On 03/05/2010, EN #45747 provided notification that valve FBV0147 was found to be kept normally open to allow steam service for the boric acid hatching tank. This configuration was not consistent with the normal position assumed in the FSAR and HELB analyses. An engineering evaluation was subsequently performed for the auxiliary steam inlet and outlet piping for the boric acid batching tank. This valuation identified four postulated break locations which have all been analyzed. The analyses determined that all safety-related components in the affected rooms would be able to perform their safety functions in the event of a line break.
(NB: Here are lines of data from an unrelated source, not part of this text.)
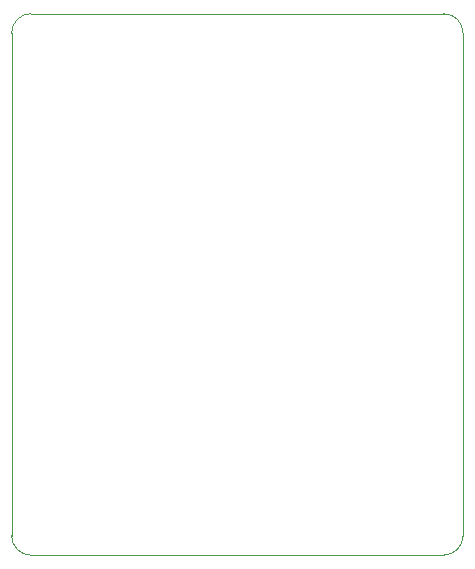
<source format=gbr>
G04 #@! TF.GenerationSoftware,KiCad,Pcbnew,(5.1.10-1-10_14)*
G04 #@! TF.CreationDate,2021-12-12T21:17:35+11:00*
G04 #@! TF.ProjectId,STM32L1_Breakout,53544d33-324c-4315-9f42-7265616b6f75,rev?*
G04 #@! TF.SameCoordinates,Original*
G04 #@! TF.FileFunction,Profile,NP*
%FSLAX46Y46*%
G04 Gerber Fmt 4.6, Leading zero omitted, Abs format (unit mm)*
G04 Created by KiCad (PCBNEW (5.1.10-1-10_14)) date 2021-12-12 21:17:35*
%MOMM*%
%LPD*%
G01*
G04 APERTURE LIST*
G04 #@! TA.AperFunction,Profile*
%ADD10C,0.050000*%
G04 #@! TD*
G04 APERTURE END LIST*
D10*
X108839000Y-44450000D02*
G75*
G02*
X110490000Y-46101000I0J-1651000D01*
G01*
X110490000Y-88646000D02*
G75*
G02*
X108839000Y-90297000I-1651000J0D01*
G01*
X73914000Y-90297000D02*
G75*
G02*
X72263000Y-88646000I0J1651000D01*
G01*
X72263000Y-46101000D02*
G75*
G02*
X73914000Y-44450000I1651000J0D01*
G01*
X108839000Y-44450000D02*
X73914000Y-44450000D01*
X72263000Y-88646000D02*
X72263000Y-46101000D01*
X108839000Y-90297000D02*
X73914000Y-90297000D01*
X110490000Y-46101000D02*
X110490000Y-88646000D01*
M02*

</source>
Pipe whip, jet impingement, compartment temperature and over pressurization, flooding, and internal missiles resulting from a postulated line break would not prevent any safety-related equipment from performing its design function. As supported by this evaluation, this condition does not meet the criteria for an unanalyzed condition that significantly degrades plant safety as stated in 10 CFR 50.72(b)(3)(ii)(B). Therefore, the notification made on 03/05/2010 is hereby retracted. The NRC Resident Inspector will be notified. R4DO (Farnholtz) notified.